The activists say the Colorado Oil and Gas Conservation Commission (COGCC), which regulates natural-gas drilling in the state, has been providing the county commissioners with false assurances that fracking — which involves injecting high-pressure sand, water and undisclosed chemicals into gas wells to free up more gas — does not pose a threat to groundwater supplies.
“It’s not an argument about stopping gas drilling by any means,” said Meixsell, who's with the Grand Valley Citizens Alliance (GVCA). “It’s an argument about not using undisclosed and toxic chemicals and not using carcinogenic chemicals. It’s an argument about being a little more prudent about protecting people’s health and water quality.”
Meixsell said there are several cases in Garfield County, which is Colorado’s undisputed epicenter of Western Slope gas production, that show a pattern of problems with fracking, which was exempted from the Safe Drinking Water Act in 2005 under the Bush administration.
Meixsell on Monday introduced more evidence from some of those cases, including that of Larry and Laura Amos of Silt, whose water well exploded in 2001 after nearby gas wells were fracked. The Canadian company EnCana denies the Amos’s well was contaminated by fracking, but did reach a settlement with the couple, who later moved away.

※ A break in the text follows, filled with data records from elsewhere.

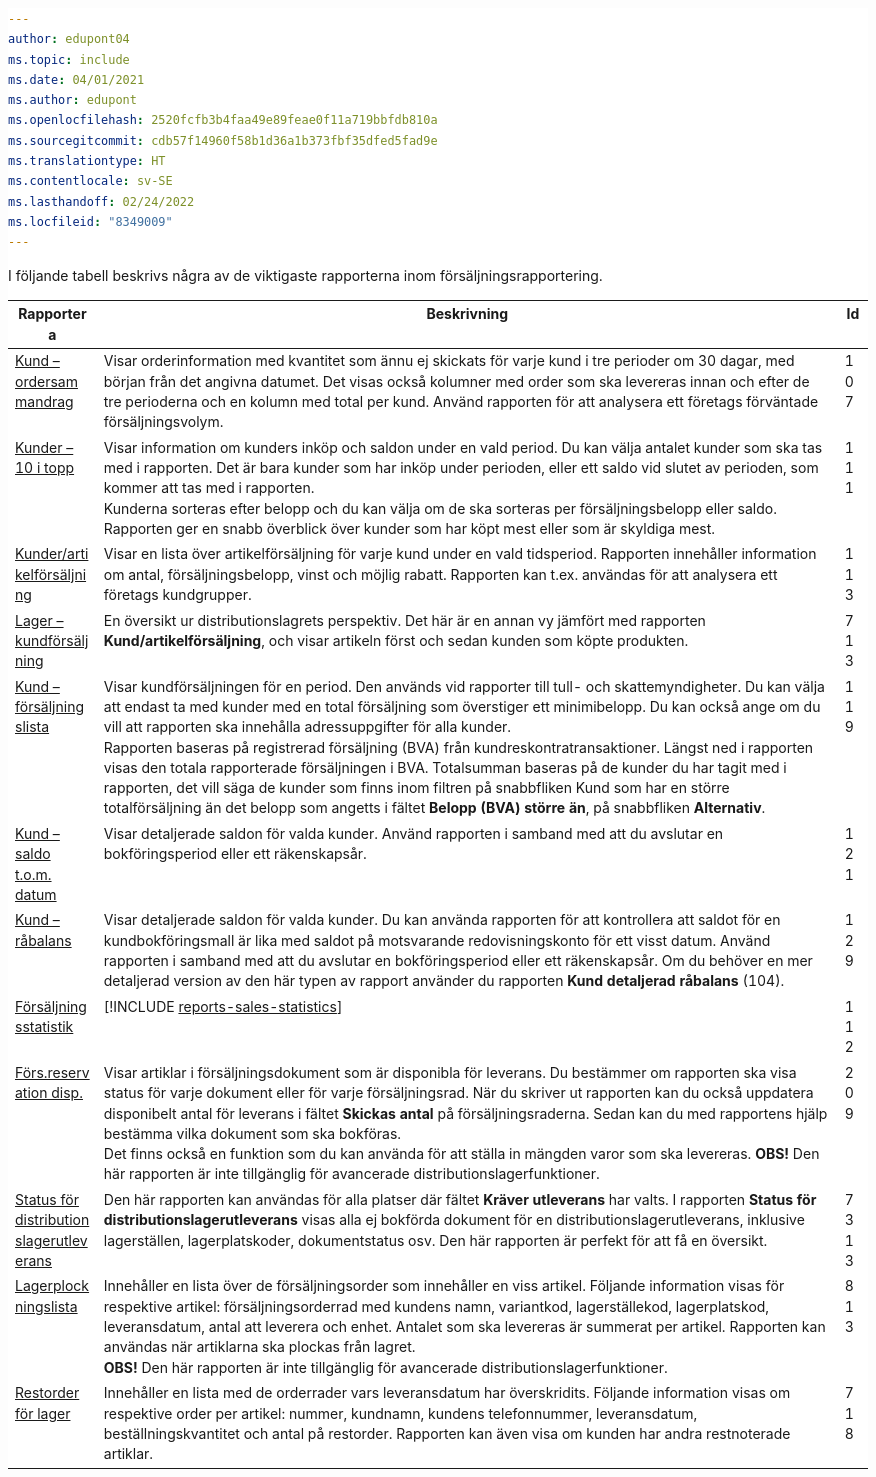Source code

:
 ```yaml
---
author: edupont04
ms.topic: include
ms.date: 04/01/2021
ms.author: edupont
ms.openlocfilehash: 2520fcfb3b4faa49e89feae0f11a719bbfdb810a
ms.sourcegitcommit: cdb57f14960f58b1d36a1b373fbf35dfed5fad9e
ms.translationtype: HT
ms.contentlocale: sv-SE
ms.lasthandoff: 02/24/2022
ms.locfileid: "8349009"
---
```

I följande tabell beskrivs några av de viktigaste rapporterna inom försäljningsrapportering.

| Rapportera | Beskrivning | Id | 
|---------|---------|---------|
|[Kund – ordersammandrag](https://businesscentral.dynamics.com?report=107)| Visar orderinformation med kvantitet som ännu ej skickats för varje kund i tre perioder om 30 dagar, med början från det angivna datumet. Det visas också kolumner med order som ska levereras innan och efter de tre perioderna och en kolumn med total per kund. Använd rapporten för att analysera ett företags förväntade försäljningsvolym. |107|
|[Kunder – 10 i topp](https://businesscentral.dynamics.com?report=111)| Visar information om kunders inköp och saldon under en vald period. Du kan välja antalet kunder som ska tas med i rapporten. Det är bara kunder som har inköp under perioden, eller ett saldo vid slutet av perioden, som kommer att tas med i rapporten.<br>Kunderna sorteras efter belopp och du kan välja om de ska sorteras per försäljningsbelopp eller saldo. Rapporten ger en snabb överblick över kunder som har köpt mest eller som är skyldiga mest.|111|
|[Kunder/artikelförsäljning](https://businesscentral.dynamics.com?report=113)|Visar en lista över artikelförsäljning för varje kund under en vald tidsperiod. Rapporten innehåller information om antal, försäljningsbelopp, vinst och möjlig rabatt. Rapporten kan t.ex. användas för att analysera ett företags kundgrupper.|113|
|[Lager – kundförsäljning](https://businesscentral.dynamics.com?report=713)|En översikt ur distributionslagrets perspektiv. Det här är en annan vy jämfört med rapporten **Kund/artikelförsäljning**, och visar artikeln först och sedan kunden som köpte produkten.|713|
|[Kund – försäljningslista](https://businesscentral.dynamics.com?report=119)|Visar kundförsäljningen för en period. Den används vid rapporter till tull- och skattemyndigheter. Du kan välja att endast ta med kunder med en total försäljning som överstiger ett minimibelopp. Du kan också ange om du vill att rapporten ska innehålla adressuppgifter för alla kunder.<br>Rapporten baseras på registrerad försäljning (BVA) från kundreskontratransaktioner. Längst ned i rapporten visas den totala rapporterade försäljningen i BVA. Totalsumman baseras på de kunder du har tagit med i rapporten, det vill säga de kunder som finns inom filtren på snabbfliken Kund som har en större totalförsäljning än det belopp som angetts i fältet **Belopp (BVA) större än**, på snabbfliken **Alternativ**.|119|
|[Kund – saldo t.o.m. datum](https://businesscentral.dynamics.com?report=121)|Visar detaljerade saldon för valda kunder. Använd rapporten i samband med att du avslutar en bokföringsperiod eller ett räkenskapsår.|121|
|[Kund – råbalans](https://businesscentral.dynamics.com?report=129)|Visar detaljerade saldon för valda kunder. Du kan använda rapporten för att kontrollera att saldot för en kundbokföringsmall är lika med saldot på motsvarande redovisningskonto för ett visst datum. Använd rapporten i samband med att du avslutar en bokföringsperiod eller ett räkenskapsår. Om du behöver en mer detaljerad version av den här typen av rapport använder du rapporten **Kund detaljerad råbalans** (104).| 129 |
|[Försäljningsstatistik](https://businesscentral.dynamics.com?report=112)|[!INCLUDE [reports-sales-statistics](reports-sales-statistics.md)] | 112|
|[Förs.reservation disp.](https://businesscentral.dynamics.com?report=209)|Visar artiklar i försäljningsdokument som är disponibla för leverans. Du bestämmer om rapporten ska visa status för varje dokument eller för varje försäljningsrad. När du skriver ut rapporten kan du också uppdatera disponibelt antal för leverans i fältet **Skickas antal** på försäljningsraderna. Sedan kan du med rapportens hjälp bestämma vilka dokument som ska bokföras.<br>Det finns också en funktion som du kan använda för att ställa in mängden varor som ska levereras. **OBS!** Den här rapporten är inte tillgänglig för avancerade distributionslagerfunktioner.| 209 |
|[Status för distributionslagerutleverans](https://businesscentral.dynamics.com?report=7313)|Den här rapporten kan användas för alla platser där fältet **Kräver utleverans** har valts. I rapporten **Status för distributionslagerutleverans** visas alla ej bokförda dokument för en distributionslagerutleverans, inklusive lagerställen, lagerplatskoder, dokumentstatus osv. Den här rapporten är perfekt för att få en översikt.| 7313 |
|[Lagerplockningslista](https://businesscentral.dynamics.com?report=813)|Innehåller en lista över de försäljningsorder som innehåller en viss artikel. Följande information visas för respektive artikel: försäljningsorderrad med kundens namn, variantkod, lagerställekod, lagerplatskod, leveransdatum, antal att leverera och enhet. Antalet som ska levereras är summerat per artikel. Rapporten kan användas när artiklarna ska plockas från lagret.<br>**OBS!** Den här rapporten är inte tillgänglig för avancerade distributionslagerfunktioner.|813|
|[Restorder för lager](https://businesscentral.dynamics.com?report=718)|Innehåller en lista med de orderrader vars leveransdatum har överskridits. Följande information visas om respektive order per artikel: nummer, kundnamn, kundens telefonnummer, leveransdatum, beställningskvantitet och antal på restorder. Rapporten kan även visa om kunden har andra restnoterade artiklar.|718|
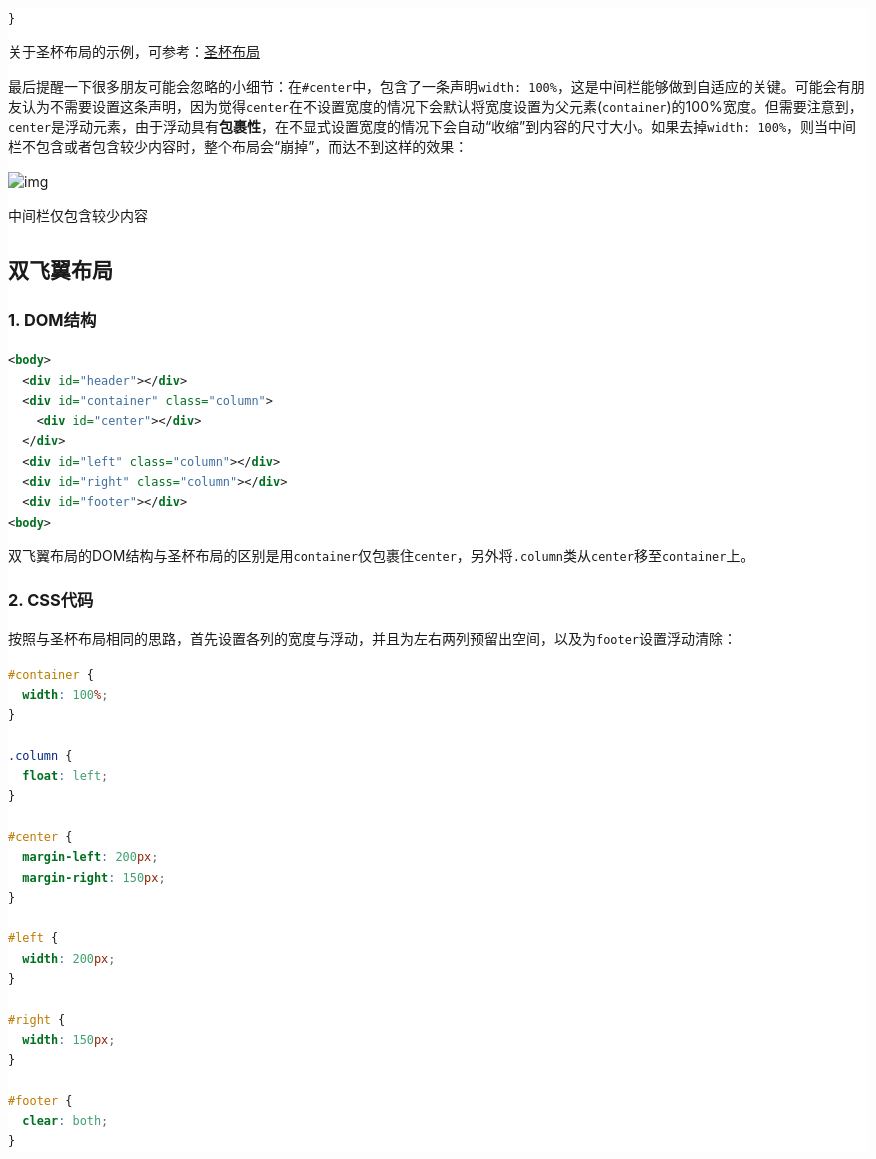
 ```css
}
```

关于圣杯布局的示例，可参考：[圣杯布局](https://litaooooo.github.io/page-examples/holy-grail.html)

最后提醒一下很多朋友可能会忽略的小细节：在`#center`中，包含了一条声明`width: 100%`，这是中间栏能够做到自适应的关键。可能会有朋友认为不需要设置这条声明，因为觉得`center`在不设置宽度的情况下会默认将宽度设置为父元素(`container`)的100%宽度。但需要注意到，`center`是浮动元素，由于浮动具有**包裹性**，在不显式设置宽度的情况下会自动“收缩”到内容的尺寸大小。如果去掉`width: 100%`，则当中间栏不包含或者包含较少内容时，整个布局会“崩掉”，而达不到这样的效果：


![img](https:////upload-images.jianshu.io/upload_images/9397803-09a8a5617072d0a2.PNG?imageMogr2/auto-orient/strip|imageView2/2/w/904/format/webp)

中间栏仅包含较少内容



## 双飞翼布局

### 1. DOM结构



```xml
<body>
  <div id="header"></div>
  <div id="container" class="column">
    <div id="center"></div>
  </div>
  <div id="left" class="column"></div>
  <div id="right" class="column"></div>
  <div id="footer"></div>
<body>
```

双飞翼布局的DOM结构与圣杯布局的区别是用`container`仅包裹住`center`，另外将`.column`类从`center`移至`container`上。

### 2. CSS代码

按照与圣杯布局相同的思路，首先设置各列的宽度与浮动，并且为左右两列预留出空间，以及为`footer`设置浮动清除：



```css
#container {
  width: 100%;
}

.column {
  float: left;
}

#center {
  margin-left: 200px;
  margin-right: 150px;
}

#left {
  width: 200px; 
}

#right {
  width: 150px; 
}

#footer {
  clear: both;
}
```
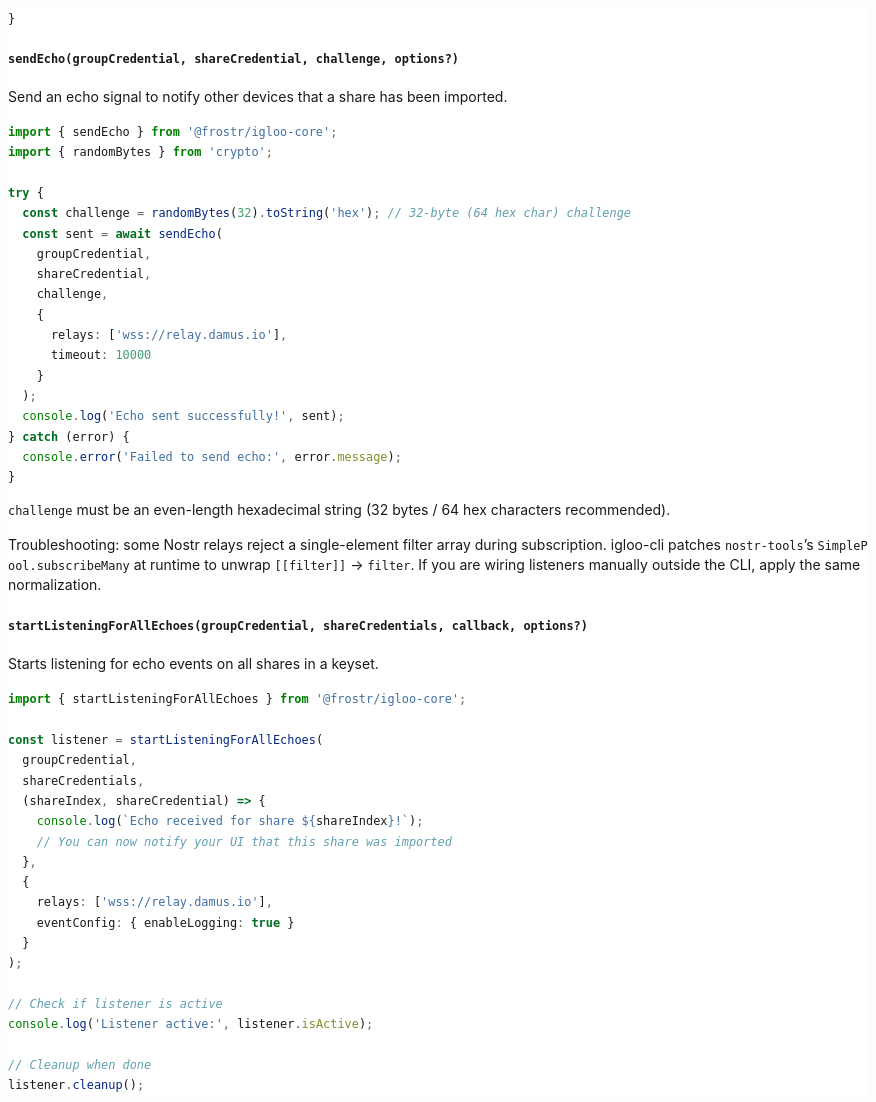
 ```typescript
}
```

#### `sendEcho(groupCredential, shareCredential, challenge, options?)` 

Send an echo signal to notify other devices that a share has been imported.

```typescript
import { sendEcho } from '@frostr/igloo-core';
import { randomBytes } from 'crypto';

try {
  const challenge = randomBytes(32).toString('hex'); // 32-byte (64 hex char) challenge
  const sent = await sendEcho(
    groupCredential,
    shareCredential,
    challenge,
    {
      relays: ['wss://relay.damus.io'],
      timeout: 10000
    }
  );
  console.log('Echo sent successfully!', sent);
} catch (error) {
  console.error('Failed to send echo:', error.message);
}
```

`challenge` must be an even-length hexadecimal string (32 bytes / 64 hex characters recommended).

Troubleshooting: some Nostr relays reject a single-element filter array during subscription. igloo-cli patches `nostr-tools`’s `SimplePool.subscribeMany` at runtime to unwrap `[[filter]]` → `filter`. If you are wiring listeners manually outside the CLI, apply the same normalization.
#### `startListeningForAllEchoes(groupCredential, shareCredentials, callback, options?)`

Starts listening for echo events on all shares in a keyset.

```typescript
import { startListeningForAllEchoes } from '@frostr/igloo-core';

const listener = startListeningForAllEchoes(
  groupCredential,
  shareCredentials,
  (shareIndex, shareCredential) => {
    console.log(`Echo received for share ${shareIndex}!`);
    // You can now notify your UI that this share was imported
  },
  {
    relays: ['wss://relay.damus.io'],
    eventConfig: { enableLogging: true }
  }
);

// Check if listener is active
console.log('Listener active:', listener.isActive);

// Cleanup when done
listener.cleanup();
```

The GVCA, along with the Western Colorado Congress, also called on the commissioners to implore the Colorado Department of Public Health and Environment to study the effects of drilling chemicals on the Battlement Mesa community of more than 5,000 people, where a Denver company wants to drill 200 gas wells from 10 pads in close proximity to homes and town facilities. The two groups want the state to increase drilling-rig setbacks from homes from the current 150 feet to at least 1,000 feet.
David Neslin, director of the Colorado Oil and Gas Conservation Commission (COGCC), has said an EPA mandate that the state start issuing fracking permits would spread his staff too thin and potentially take it away from other key oversight obligations. He believes the process is covered in COGCC’s recently revised drilling regulations.
And he also disagrees with the findings of an independent geologist, Dr. Geoffrey Thyne, who has produced several reports for Garfield County detailing elevated levels of methane in groundwater since the most recent gas boom began about a decade ago. Thyne also has concluded fracking may be at least partially responsible for some local cases of well contamination and that more study would be prudent given the big spike in how often the process is now employed.
“We just respectfully disagree with his conclusions that he articulated in his report to the county,” Neslin said. “That said, the staff did discuss with the commissioners the possibility of collecting additional longitudinal data on groundwater quality in that area.”
Neslin added the COGCC is already doing something similar in La Plata County.
“Now, there are a lot more wells drilled in Garfield County than there are in La Plata County, so I don’t think we’d be looking at something where every water well in proximity to a gas well gets sampled,” he said. “But we will certainly investigate the possibility of developing a sampling program that would create this kind of more long-term picture of groundwater quality in that area.”
Thyne was among a handful of scientists, including an EPA whistleblower, who felt the 2004 EPA study of fracking was flawed. Neslin said he has not read that report but still disagrees with Thyne’s conclusions about groundwater quality in Garfield County.
“And even if we disagree with him about whether there has been a change to date, it still might be prudent given the level of drilling that’s occurred and is expected to put something like that [testing] in place so we’re not having a similar discussion five years from now,” Neslin said.